Extrait à lire:
Pas de promo pour les pauvres

C’est le cas de Mouniati, 30 ans. Descendue pour se promener avec Aïcha, sa fille de 18 mois, elle est tombée par hasard sur le camion et s’est inscrite pour la prochaine distribution des Restos. « Je ne pouvais pas travailler car je n’avais pas de moyen de garde pour Aïcha, raconte-t-elle. J’en ai trouvé un en janvier dernier donc j’ai pu reprendre un travail mais avec le confinement tout s’est arrêté. » Avec une famille de cinq et un conjoint dans la même situation, difficile de s’en sortir. « Ça va aider », assure la jeune femme.

Données présentées:

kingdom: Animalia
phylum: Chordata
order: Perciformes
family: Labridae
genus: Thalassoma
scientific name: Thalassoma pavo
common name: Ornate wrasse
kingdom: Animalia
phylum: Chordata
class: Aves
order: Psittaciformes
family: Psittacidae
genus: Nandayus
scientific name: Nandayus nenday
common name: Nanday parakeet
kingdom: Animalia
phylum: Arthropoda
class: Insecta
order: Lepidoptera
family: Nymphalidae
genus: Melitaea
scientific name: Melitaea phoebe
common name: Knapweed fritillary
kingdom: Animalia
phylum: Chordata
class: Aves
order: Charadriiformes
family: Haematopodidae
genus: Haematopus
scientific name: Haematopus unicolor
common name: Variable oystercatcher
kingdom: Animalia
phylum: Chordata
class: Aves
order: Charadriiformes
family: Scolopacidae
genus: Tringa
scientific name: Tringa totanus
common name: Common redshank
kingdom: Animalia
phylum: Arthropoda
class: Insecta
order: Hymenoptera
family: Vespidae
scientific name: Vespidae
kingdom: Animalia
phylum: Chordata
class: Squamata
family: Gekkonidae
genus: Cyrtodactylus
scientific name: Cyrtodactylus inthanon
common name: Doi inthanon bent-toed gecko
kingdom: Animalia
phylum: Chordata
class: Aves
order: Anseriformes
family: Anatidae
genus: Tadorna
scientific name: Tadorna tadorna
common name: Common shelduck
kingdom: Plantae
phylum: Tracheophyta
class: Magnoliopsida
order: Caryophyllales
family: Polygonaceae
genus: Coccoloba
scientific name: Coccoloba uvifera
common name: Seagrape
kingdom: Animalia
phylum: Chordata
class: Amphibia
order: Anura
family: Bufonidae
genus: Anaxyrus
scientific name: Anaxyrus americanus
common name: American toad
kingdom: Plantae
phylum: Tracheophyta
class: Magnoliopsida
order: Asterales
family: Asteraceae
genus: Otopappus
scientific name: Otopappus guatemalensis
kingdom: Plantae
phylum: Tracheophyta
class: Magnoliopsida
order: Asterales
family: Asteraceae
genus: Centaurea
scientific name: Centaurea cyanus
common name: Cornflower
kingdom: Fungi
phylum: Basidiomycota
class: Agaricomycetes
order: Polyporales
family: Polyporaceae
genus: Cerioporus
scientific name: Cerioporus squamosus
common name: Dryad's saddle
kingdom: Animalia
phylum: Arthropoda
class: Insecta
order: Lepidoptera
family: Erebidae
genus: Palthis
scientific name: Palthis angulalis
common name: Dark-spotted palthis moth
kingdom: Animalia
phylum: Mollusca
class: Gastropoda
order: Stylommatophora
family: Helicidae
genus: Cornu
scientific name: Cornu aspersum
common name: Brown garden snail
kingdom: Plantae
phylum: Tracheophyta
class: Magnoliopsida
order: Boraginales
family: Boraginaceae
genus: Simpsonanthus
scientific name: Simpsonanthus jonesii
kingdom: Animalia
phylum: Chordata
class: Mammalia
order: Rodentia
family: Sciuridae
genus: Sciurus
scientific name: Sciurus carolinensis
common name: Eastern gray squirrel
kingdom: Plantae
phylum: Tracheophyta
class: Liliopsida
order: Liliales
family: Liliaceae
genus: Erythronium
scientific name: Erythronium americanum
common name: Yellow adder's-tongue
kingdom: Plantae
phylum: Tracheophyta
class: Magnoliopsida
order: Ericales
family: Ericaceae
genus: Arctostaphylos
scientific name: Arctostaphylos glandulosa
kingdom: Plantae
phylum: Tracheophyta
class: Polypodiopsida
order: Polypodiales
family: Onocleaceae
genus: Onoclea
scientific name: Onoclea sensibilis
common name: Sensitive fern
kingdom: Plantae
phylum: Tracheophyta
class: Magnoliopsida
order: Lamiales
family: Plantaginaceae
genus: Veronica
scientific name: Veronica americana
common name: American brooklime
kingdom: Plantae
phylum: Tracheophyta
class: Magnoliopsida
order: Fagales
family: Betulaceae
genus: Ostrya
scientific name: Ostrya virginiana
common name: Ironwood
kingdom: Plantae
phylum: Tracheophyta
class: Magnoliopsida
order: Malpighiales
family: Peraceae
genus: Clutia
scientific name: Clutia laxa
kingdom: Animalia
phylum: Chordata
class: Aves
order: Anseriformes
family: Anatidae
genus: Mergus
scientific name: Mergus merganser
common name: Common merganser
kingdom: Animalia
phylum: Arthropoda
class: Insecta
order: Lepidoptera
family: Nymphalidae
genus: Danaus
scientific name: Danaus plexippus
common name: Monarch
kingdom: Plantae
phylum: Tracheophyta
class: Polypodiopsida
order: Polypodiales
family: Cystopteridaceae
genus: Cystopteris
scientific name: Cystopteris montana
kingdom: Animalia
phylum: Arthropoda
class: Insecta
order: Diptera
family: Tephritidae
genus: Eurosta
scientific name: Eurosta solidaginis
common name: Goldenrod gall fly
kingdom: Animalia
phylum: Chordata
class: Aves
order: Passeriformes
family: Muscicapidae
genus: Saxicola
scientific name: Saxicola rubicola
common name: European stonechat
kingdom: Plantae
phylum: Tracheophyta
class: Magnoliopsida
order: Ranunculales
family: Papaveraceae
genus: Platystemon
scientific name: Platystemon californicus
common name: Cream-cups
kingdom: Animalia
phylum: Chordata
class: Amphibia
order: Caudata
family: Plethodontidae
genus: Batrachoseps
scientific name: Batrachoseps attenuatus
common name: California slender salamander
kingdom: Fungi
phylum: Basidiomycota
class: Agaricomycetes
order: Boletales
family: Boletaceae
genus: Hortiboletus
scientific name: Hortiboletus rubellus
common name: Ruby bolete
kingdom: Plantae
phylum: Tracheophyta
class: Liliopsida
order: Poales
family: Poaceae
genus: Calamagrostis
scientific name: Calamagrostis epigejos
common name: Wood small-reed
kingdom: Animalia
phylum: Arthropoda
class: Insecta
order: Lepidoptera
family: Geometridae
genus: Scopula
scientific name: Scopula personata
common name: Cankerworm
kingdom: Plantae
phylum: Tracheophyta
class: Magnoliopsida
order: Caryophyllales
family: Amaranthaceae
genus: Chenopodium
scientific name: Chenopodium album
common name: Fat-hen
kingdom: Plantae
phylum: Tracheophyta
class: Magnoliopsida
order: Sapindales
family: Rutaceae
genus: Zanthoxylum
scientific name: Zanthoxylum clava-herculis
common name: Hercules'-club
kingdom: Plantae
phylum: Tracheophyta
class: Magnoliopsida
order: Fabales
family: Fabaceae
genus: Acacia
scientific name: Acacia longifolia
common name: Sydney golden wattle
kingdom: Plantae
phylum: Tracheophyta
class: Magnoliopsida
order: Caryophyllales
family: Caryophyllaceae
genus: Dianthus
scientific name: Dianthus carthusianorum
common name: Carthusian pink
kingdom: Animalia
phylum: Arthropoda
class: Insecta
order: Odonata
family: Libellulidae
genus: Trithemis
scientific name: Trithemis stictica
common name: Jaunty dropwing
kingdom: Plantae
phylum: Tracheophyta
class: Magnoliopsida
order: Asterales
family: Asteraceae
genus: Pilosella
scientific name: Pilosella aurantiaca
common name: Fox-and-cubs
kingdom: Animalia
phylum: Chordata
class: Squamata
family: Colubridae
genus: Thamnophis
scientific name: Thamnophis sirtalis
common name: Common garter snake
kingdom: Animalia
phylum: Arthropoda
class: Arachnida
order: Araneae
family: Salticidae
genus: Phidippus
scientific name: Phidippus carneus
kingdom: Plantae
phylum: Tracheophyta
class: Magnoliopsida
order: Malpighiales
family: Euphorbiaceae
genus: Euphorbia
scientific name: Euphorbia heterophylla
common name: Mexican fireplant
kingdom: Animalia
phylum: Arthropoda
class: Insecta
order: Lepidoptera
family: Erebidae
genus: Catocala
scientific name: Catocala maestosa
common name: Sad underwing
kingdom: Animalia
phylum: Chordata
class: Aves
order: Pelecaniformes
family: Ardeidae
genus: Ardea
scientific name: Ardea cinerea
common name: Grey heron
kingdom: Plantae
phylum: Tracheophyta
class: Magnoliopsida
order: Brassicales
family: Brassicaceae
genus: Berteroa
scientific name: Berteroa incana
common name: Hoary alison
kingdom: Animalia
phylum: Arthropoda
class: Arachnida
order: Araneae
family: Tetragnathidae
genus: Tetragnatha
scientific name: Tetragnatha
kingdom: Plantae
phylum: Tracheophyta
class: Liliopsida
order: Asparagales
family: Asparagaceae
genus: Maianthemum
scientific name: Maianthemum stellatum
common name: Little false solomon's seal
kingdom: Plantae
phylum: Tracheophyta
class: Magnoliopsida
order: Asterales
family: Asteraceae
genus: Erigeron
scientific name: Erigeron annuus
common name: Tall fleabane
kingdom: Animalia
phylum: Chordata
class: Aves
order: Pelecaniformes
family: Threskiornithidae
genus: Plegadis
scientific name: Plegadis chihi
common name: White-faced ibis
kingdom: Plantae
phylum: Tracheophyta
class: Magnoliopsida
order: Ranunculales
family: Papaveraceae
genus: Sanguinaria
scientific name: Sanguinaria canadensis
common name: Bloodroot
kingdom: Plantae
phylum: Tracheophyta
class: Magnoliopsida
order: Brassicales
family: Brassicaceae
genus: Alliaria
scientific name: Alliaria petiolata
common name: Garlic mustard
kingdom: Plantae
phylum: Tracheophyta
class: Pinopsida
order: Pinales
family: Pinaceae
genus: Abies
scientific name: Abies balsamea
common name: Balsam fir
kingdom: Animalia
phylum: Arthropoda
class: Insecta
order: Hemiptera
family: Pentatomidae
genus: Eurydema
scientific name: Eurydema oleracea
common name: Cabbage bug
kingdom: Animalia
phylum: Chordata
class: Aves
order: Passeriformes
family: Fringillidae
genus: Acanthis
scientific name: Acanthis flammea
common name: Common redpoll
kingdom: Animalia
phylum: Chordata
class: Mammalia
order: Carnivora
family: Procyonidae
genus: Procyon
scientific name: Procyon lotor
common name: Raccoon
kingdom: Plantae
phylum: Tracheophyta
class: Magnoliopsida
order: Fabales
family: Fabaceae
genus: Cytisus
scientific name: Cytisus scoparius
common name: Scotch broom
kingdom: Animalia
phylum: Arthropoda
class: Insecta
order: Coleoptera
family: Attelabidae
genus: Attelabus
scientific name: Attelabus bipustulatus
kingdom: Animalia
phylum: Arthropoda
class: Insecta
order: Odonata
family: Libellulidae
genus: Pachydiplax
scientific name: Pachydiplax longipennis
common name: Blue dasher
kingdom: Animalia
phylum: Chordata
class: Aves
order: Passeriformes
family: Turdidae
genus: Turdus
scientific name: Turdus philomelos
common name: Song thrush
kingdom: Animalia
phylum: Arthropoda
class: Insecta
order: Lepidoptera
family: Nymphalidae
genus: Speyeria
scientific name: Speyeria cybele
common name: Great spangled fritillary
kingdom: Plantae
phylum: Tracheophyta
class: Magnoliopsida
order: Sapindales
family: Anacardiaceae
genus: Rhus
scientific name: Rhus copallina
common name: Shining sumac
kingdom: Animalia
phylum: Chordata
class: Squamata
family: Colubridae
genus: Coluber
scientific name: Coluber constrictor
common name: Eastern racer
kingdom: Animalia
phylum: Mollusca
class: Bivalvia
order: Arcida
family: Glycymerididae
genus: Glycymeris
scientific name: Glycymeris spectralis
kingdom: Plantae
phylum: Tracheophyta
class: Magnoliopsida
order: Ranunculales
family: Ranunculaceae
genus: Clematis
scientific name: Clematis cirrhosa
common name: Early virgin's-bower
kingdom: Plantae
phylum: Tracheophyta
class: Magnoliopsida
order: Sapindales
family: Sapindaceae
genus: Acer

Exercices à faire:
(1) D'après l'extrait à lire, pourquoi Mouniati ne pouvait-elle pas travailler ?
(2) Recopiez le passage de l'extrait à lire qui commence par « C’est le cas » et se termine par « la jeune femme. ».

Réponses par exercice:
(1) Elle n'avait pas de moyen de garde pour Aïcha.

(2)
C’est le cas de Mouniati, 30 ans. Descendue pour se promener avec Aïcha, sa fille de 18 mois, elle est tombée par hasard sur le camion et s’est inscrite pour la prochaine distribution des Restos. « Je ne pouvais pas travailler car je n’avais pas de moyen de garde pour Aïcha, raconte-t-elle. J’en ai trouvé un en janvier dernier donc j’ai pu reprendre un travail mais avec le confinement tout s’est arrêté. » Avec une famille de cinq et un conjoint dans la même situation, difficile de s’en sortir. « Ça va aider », assure la jeune femme.